While large cap dividend shares like Telstra Corporation Ltd (ASX: TLS) and Australia and New Zealand Banking Group (ASX: ANZ) deservedly get a lot of attention from investors, I think if you only focus on that side of the market you could miss out on some quality options at the small-end.
Two small cap dividend shares that I think are well worth considering today are listed below. Here's why I like them:
Baby Bunting Group Ltd (ASX: BBN)
One of my favourite retail shares right now is this baby products retailer. Its shares have come under significant pressure over the last 12 months after becoming a victim of its own success. The company's growth has led to a number of competitors closing down. Whilst this is good in the long-term, in the short-term it is a headwind for Baby Bunting because it means heightened levels of clearance sales. The good news, though, is that there are signs that these headwinds are subsiding now, putting the company in a position to win the vacated market share and improve its margins. I expect this to lead to strong profit growth in FY 2019 and a sizeable lift to its generous dividend. At present Baby Bunting's shares provide a trailing fully franked 5.2% dividend.

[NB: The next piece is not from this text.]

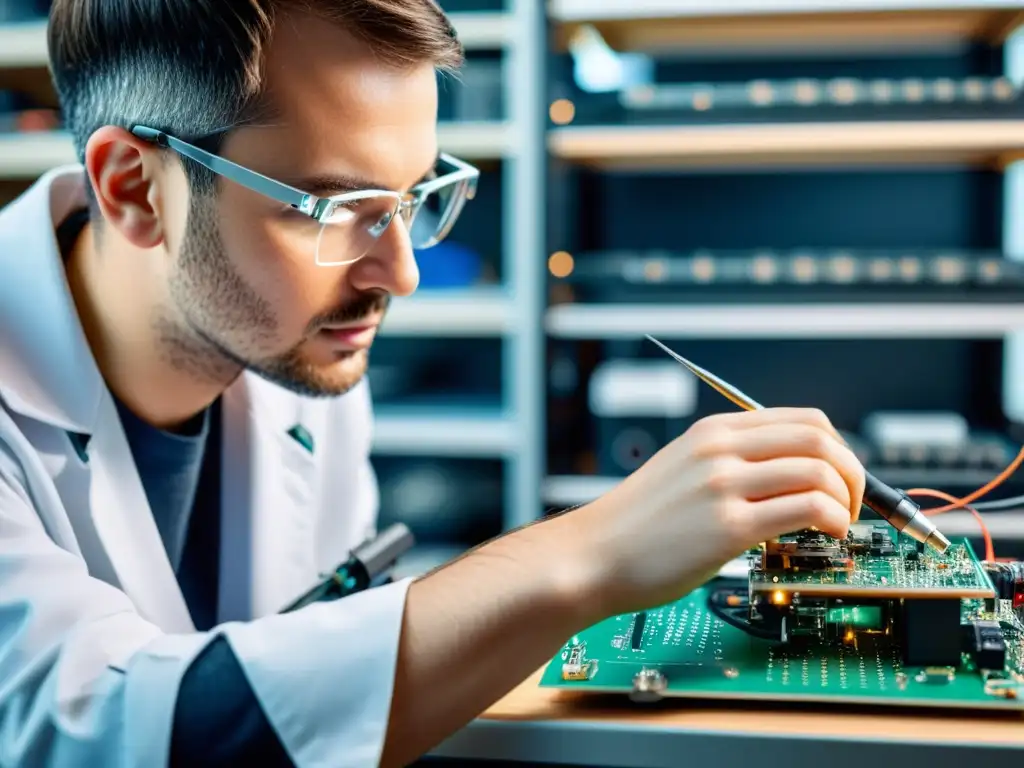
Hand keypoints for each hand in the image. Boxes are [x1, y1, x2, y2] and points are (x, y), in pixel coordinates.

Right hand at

Money3 Corporation Limited (ASX: MNY)
I thought that this growing financial services company delivered one of the better half-year results in the small cap space during earnings season last month. Thanks to the continued success of its secured auto loans business, Money3 reported an 18.5% increase in its gross loan book to $292.8 million despite having just a 2% share of the second-hand automotive finance market. This led to Money3 achieving a 12.3% increase in half-year net profit after tax to $15.5 million. Because of this strong performance, the Money3 board decided to pay a fully franked interim dividend of 4.5 cents per share. This was an increase of 80% on the prior corresponding period and means that Money3's shares now provide investors with a trailing 3.9% yield.